Recently a Santa Cruz, Calif. police officer noticed a suspicious subject lurking around parked cars. When the officer attempted to make contact, the subject ran. The officer gave chase; when he caught the subject he learned he was a wanted parolee. Because there was an outstanding warrant for his arrest, the subject was taken to jail.
The arrest marks just another day in the life of a police officer out to predict and serve. While officers have long taken an oath to protect and serve, the officer in the above scenario was patrolling the area in question using new technology that enabled him to predict crime hot spots and take action before a crime took place.
Though this case casts a public view on the technology’s ability to garner arrests, PredPol, named by Time Magazine as one of the Top 50 Inventions of 2011, is actually meant to reduce crime through increased police presence and deterrence, says Zach Friend, a crime analyst with the Santa Cruz PD.
While arrests occur because officers are in zones the software identified as crime hot spots, Friend explains the software’s true utility is in crime deterrence. “The officer [in the scenario] went into a residential area he normally wouldn’t have been in and saw the individual coming out of a car that clearly didn’t belong to him and he made an arrest,” he says. “But how many people didn’t suffer their cars being broken into because of that officer’s presence?” “PredPol helps reduce crime by increasing police presence.”
The Los Angeles Police Department (LAPD) is the largest police agency to embrace predictive policing, which crunches crime data in real-time to determine where to send officers. To date, the LAPD has implemented the technology in five divisions covering 130 square miles.

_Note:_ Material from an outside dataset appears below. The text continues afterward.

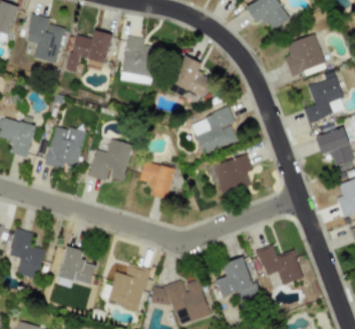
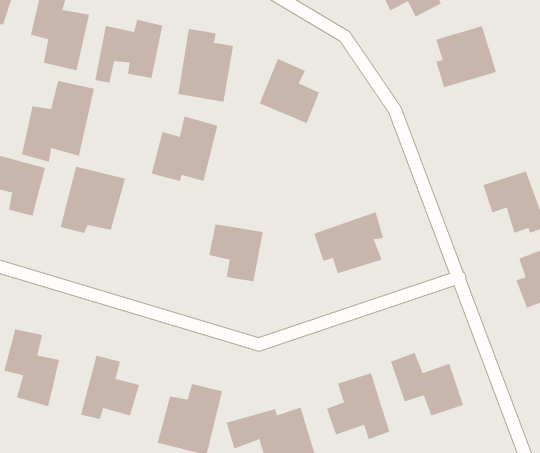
building: none -> [22,80,94,163]
building: [304,76,347,122] -> none
building: [192,107,241,153] -> none
building: [89,138,132,181] -> [151,116,218,182]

The valley’s Foothill Division, the first LAPD division to implement the technology, reports results that have turned even the most skeptical of skeptics into believers. “We saw a 12-percent reduction in targeted crimes during the six-month pilot. And we saw a 26 percent reduction in burglary alone,” says Capt. Sean Malinowski, who has worked with University of California–Los Angeles (UCLA) on the project since it was nothing but a gleam in a mathematician’s eye.
PredPol is the culmination of a seven-year study by a team of UCLA social sciences and mathematics researchers seeking to study factors that drive crime pattern formation. Anthropology professor Jeff Brantingham says researchers aimed to look into the factors that contribute to crime hot spots.
He explains, “Crime hot spots are very dynamic. In some areas, hot spots remain constant. But a lot of times [they] come and go, or spread, or go on for awhile and then disappear.”
“But humans are not nearly as random as we think,” Brantingham continues. “Crime is a physical process, and if you can explain how offenders move and how they mix with victims, you can understand an incredible amount.”